### Records from a collection
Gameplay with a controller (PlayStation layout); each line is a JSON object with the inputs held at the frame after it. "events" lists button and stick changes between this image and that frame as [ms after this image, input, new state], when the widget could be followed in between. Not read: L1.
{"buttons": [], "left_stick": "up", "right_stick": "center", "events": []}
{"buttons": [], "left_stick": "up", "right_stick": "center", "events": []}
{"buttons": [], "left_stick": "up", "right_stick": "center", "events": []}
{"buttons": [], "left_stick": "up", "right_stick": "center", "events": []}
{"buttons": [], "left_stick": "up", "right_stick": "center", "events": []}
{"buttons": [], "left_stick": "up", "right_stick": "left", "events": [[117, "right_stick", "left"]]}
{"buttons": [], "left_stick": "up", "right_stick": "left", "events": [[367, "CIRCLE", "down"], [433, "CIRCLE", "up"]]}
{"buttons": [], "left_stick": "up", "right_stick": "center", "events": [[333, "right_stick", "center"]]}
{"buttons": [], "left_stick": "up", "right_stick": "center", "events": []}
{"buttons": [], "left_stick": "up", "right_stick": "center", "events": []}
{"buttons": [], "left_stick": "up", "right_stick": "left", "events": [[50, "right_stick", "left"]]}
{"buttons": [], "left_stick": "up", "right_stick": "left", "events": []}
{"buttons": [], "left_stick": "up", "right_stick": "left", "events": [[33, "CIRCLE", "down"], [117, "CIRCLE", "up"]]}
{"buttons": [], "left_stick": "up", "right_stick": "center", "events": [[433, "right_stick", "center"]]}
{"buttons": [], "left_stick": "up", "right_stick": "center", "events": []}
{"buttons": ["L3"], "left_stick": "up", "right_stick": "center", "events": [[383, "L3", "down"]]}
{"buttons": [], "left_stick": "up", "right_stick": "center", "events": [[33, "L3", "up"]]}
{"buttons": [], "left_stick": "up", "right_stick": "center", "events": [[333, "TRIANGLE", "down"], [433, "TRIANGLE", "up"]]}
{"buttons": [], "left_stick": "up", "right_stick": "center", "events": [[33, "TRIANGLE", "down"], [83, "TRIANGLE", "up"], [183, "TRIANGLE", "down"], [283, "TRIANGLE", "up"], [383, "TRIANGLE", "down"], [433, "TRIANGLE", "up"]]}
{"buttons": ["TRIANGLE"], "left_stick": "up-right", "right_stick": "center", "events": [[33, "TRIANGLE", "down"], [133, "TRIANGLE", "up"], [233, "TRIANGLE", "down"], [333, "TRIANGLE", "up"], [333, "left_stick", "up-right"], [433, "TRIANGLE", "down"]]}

### ACTIVITY
Pick out the lines above containing the word "CIRCLE", then copy them.

### RESULT
{"buttons": [], "left_stick": "up", "right_stick": "left", "events": [[367, "CIRCLE", "down"], [433, "CIRCLE", "up"]]}
{"buttons": [], "left_stick": "up", "right_stick": "left", "events": [[33, "CIRCLE", "down"], [117, "CIRCLE", "up"]]}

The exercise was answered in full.